Hugh of Balma, also known as Hugo of Palma or Hugh of Dorche was a Carthusian theologian,[1] is generally acknowledged to be the author of the work which titled Viae Syon Lugent (The Roads to Zion Mourn), after its opening line. That work is also known as De Mystica Theologia, De Theologia Mystica and De Triplici Via. It is a comprehensive treatment of the Mystical Theology of Pseudo-Dionysius the Areopagite. The work was attributed to Saint Bonaventure in medieval and early modern times, but this attribution was firmly rejected and attributed to Hugh by the Franciscans of Quaracchi, editors of the critical edition of Bonaventure's work, in 1895.[2]
Hugh's identity is unclear. Since the seventeenth century, he has typically been identified with Hugh of Dorche, prior of the Carthusian Charterhouse of Meyriat in Bresse, between Geneva and Lyon, from 1293–95 and 1303–05.[3][4] The 1907 Catholic Encyclopedia cites a tradition now discredited that Hugh of Balma was a 'Franciscan theologian, born at Genera' who died in 1439, and the confessor of St Colette.[5] The most likely theory is that he was Hugh of Dorche, a Carthusian prior of Meyriat.
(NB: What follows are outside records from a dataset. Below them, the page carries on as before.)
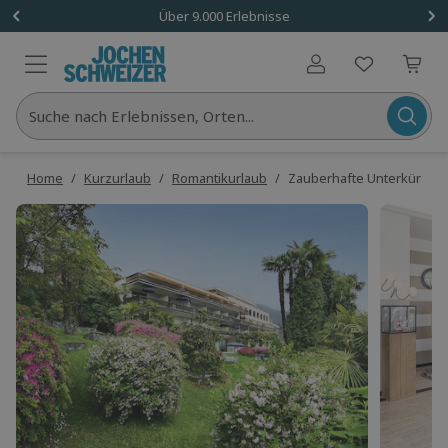
Über 9.000 Erlebnisse
Benutzerkonto
Suche nach Erlebnissen, Orten...
Home
/
Kurzurlaub
/
Romantikurlaub
/
Zauberhafte Unterkünfte A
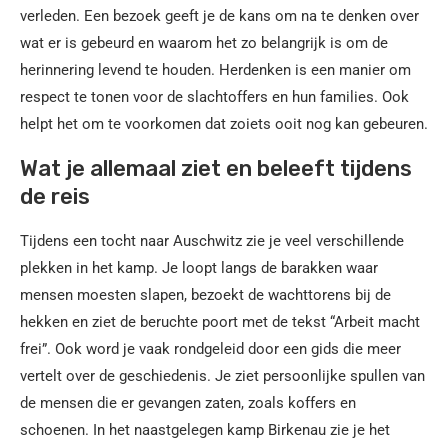
verleden. Een bezoek geeft je de kans om na te denken over
wat er is gebeurd en waarom het zo belangrijk is om de
herinnering levend te houden. Herdenken is een manier om
respect te tonen voor de slachtoffers en hun families. Ook
helpt het om te voorkomen dat zoiets ooit nog kan gebeuren.
Wat je allemaal ziet en beleeft tijdens
de reis
Tijdens een tocht naar Auschwitz zie je veel verschillende
plekken in het kamp. Je loopt langs de barakken waar
mensen moesten slapen, bezoekt de wachttorens bij de
hekken en ziet de beruchte poort met de tekst “Arbeit macht
frei”. Ook word je vaak rondgeleid door een gids die meer
vertelt over de geschiedenis. Je ziet persoonlijke spullen van
de mensen die er gevangen zaten, zoals koffers en
schoenen. In het naastgelegen kamp Birkenau zie je het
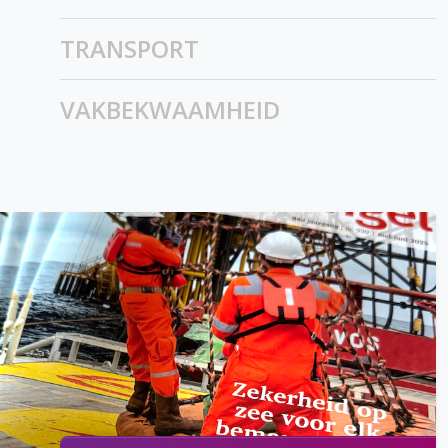
TRANSPORT
VAKBEKWAAMHEID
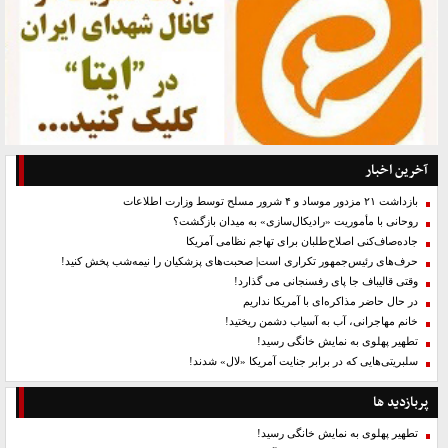
آخرین اخبار
بازداشت ۲۱ مزدور موساد و ۴ شرور مسلح توسط وزارت اطلاعات
روحانی با مأموریت «رادیکال‌سازی» به میدان بازگشت؟
جاده‌صاف‌کنی اصلاح‌طلبان برای تهاجم نظامی آمریکا
حرف‌های رئیس‌جمهور تکراری است| صحبت‌های پزشکیان را نیمه‌شب پخش کنید!
وقتی قالیباف جا پای رفسنجانی می گذارد!
در حال حاضر مذاکره‌ای با آمریکا نداریم
خانم مهاجرانی، آب به آسیاب دشمن ریختید!
تطهیر پهلوی به نمایش خانگی رسید!
سلبریتی‌هایی که در برابر جنایت آمریکا «لال» شدند!
پربازدید ها
تطهیر پهلوی به نمایش خانگی رسید!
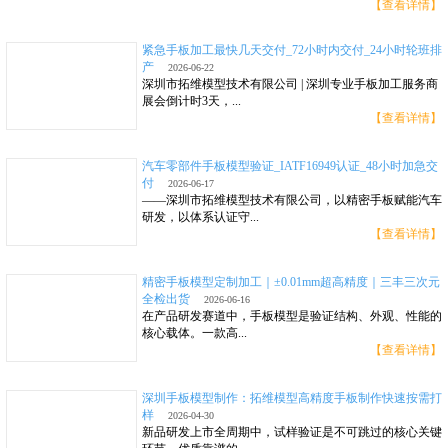
【查看详情】
紧急手板加工最快几天交付_72小时内交付_24小时轮班排
产
2026-06-22
深圳市拓维模型技术有限公司 | 深圳专业手板加工服务商
展会倒计时3天，...
【查看详情】
汽车零部件手板模型验证_IATF16949认证_48小时加急交
付
2026-06-17
——深圳市拓维模型技术有限公司，以精密手板赋能汽车
研发，以体系认证守...
【查看详情】
精密手板模型定制加工｜±0.01mm超高精度｜三丰三次元
全检出货
2026-06-16
在产品研发赛道中，手板模型是验证结构、外观、性能的
核心载体。一款高...
【查看详情】
深圳手板模型制作：拓维模型高精度手板制作快速按需打
样
2026-04-30
新品研发上市全周期中，试样验证是不可跳过的核心关键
Hugh has been identified with the assertion that one can rise to God by love alone, without any cognition accompanying or leading the way.[6] However, it has been suggested that this arose in particular because of a misreading of Hugh in the 1450s, during controversy over the definition of mystical theology involving the Carthusian Vincent of Aggsbach, Nicholas of Cusa and the abbot of the Benedictine monastery of Tegernsee, Bernard of Waging.[7]